That's in facta little bit harder to parse then what I'm doing against 
LC. I'm running CSS selectors against the HTML; I'm not having any 
difficulty parsing, the problem is that the format can change without 
notice. But yours seems harder to parse to me, am I missing something?

In the end, all I need is a list of pairs, code to label. I'll be 
looking up from code, so I don't even care about "alternate labels", 
really.

On 6/22/2011 5:57 PM, Kyle Banerjee wrote:
> I went through a process similar to what you describe sometime back for a
> tool I made (i.e. I could find no easily downloadable info).

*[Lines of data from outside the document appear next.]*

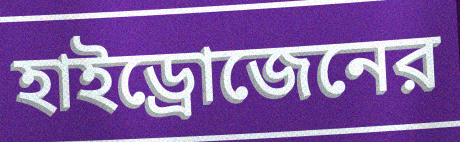
হাইড্রোজেনের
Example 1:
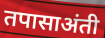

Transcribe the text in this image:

तपासाअंती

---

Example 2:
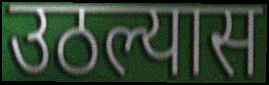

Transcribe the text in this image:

उठल्यास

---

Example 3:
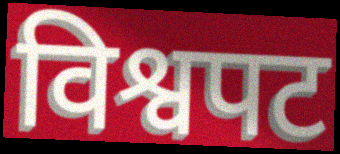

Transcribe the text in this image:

विश्वपट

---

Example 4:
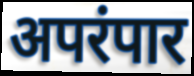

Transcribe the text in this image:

अपरंपार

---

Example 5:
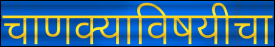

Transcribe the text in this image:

चाणक्याविषयीचा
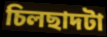
চিলছাদটা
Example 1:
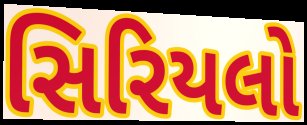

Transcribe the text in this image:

સિરિયલો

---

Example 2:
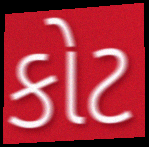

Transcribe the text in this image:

કોટ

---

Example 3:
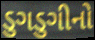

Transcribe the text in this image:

ડુગડુગીનો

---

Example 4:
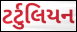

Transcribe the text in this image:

ટર્ટુલિયન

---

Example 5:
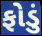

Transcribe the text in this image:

ફોડું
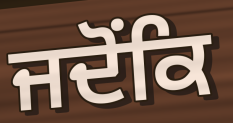
ਜਦੋਂਕਿ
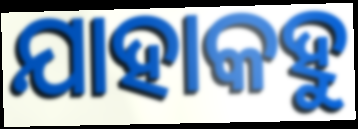
ଯାହାକହୁ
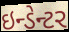
ઇન્ડેન્ટર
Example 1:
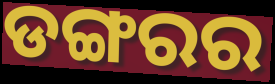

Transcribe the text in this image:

ଡଙ୍ଗରର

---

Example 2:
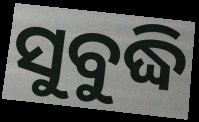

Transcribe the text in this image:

ସୁବୁଦ୍ଧି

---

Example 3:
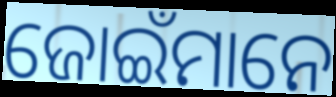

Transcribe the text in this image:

ଜୋଇଁମାନେ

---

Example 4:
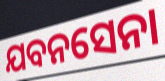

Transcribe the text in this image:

ଯବନସେନା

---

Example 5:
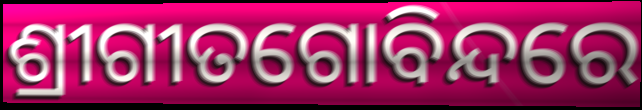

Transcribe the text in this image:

ଶ୍ରୀଗୀତଗୋବିନ୍ଦରେ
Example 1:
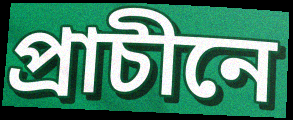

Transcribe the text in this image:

প্ৰাচীনে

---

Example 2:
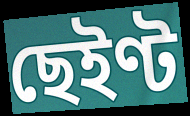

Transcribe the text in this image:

ছেইণ্ট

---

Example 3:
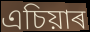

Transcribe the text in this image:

এচিয়াৰ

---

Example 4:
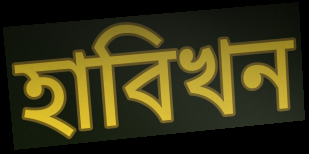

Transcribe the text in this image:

You can
> download something that will be easier to parse from
>
> http://calculate.alptown.com/gac.js
>
> It's probably not 100% accurate as I haven't downloaded for quite awhile.

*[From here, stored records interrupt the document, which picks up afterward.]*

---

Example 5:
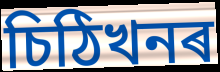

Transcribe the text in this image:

চিঠিখনৰ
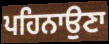
ਪਹਿਨਾਉਣਾ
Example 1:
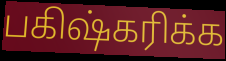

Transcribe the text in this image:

பகிஷ்கரிக்க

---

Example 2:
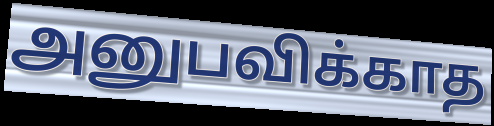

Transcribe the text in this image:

அனுபவிக்காத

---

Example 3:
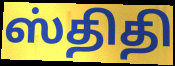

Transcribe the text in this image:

ஸ்திதி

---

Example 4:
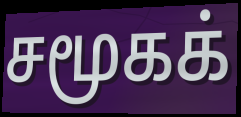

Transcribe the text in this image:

சமூகக்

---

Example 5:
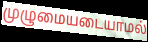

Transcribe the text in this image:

முழுமையடையாமல்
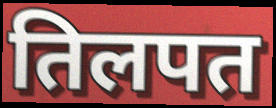
तिलपत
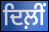
ਦਿਲ਼ੀਂ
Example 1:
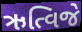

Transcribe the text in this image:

ઋત્વિજે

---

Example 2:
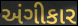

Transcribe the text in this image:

અંગીકાર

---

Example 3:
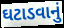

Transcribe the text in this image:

ઘટાડવાનું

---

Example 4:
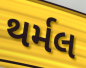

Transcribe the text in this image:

થર્મલ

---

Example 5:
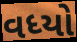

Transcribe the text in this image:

વધ્યો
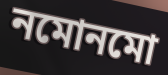
নমোনমো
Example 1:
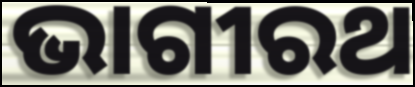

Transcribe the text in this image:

> But catalogers have me correct errors they discover and there are about 800
> unique visitors per day so I assume they notice most things.
>
> It would be nice if this kind of data could be provided in a straightforward
> format.
>
> kyle
>
>
>
> On Wed, Jun 22, 2011 at 2:44 PM, Jonathan Rochkind<[log in to unmask]>  wrote:
>
>> Can anyone remind me if there's a machine readable copy of the MARC
>> geographic codes available at any persistent URL?
>>
>> They're in HTML at http://www.loc.gov/marc/**geoareas/gacs_code.html<http://www.loc.gov/marc/geoareas/gacs_code.html>. I actually had a script that automatically downloaded from there and
>> "scraped" the HTML -- but sometime since I wrote the script, the HTML
>> structure on the page changed and it broke.
>>
>> (I kind of thought that was unlikely since that HTML page itself was
>> machine generated -- but I guess they changed the software that generated
>> it. Certainly I knew that scraping HTML was a bad thing to rely on... which
>> is why I hope LC provides this in some format less likely to change?)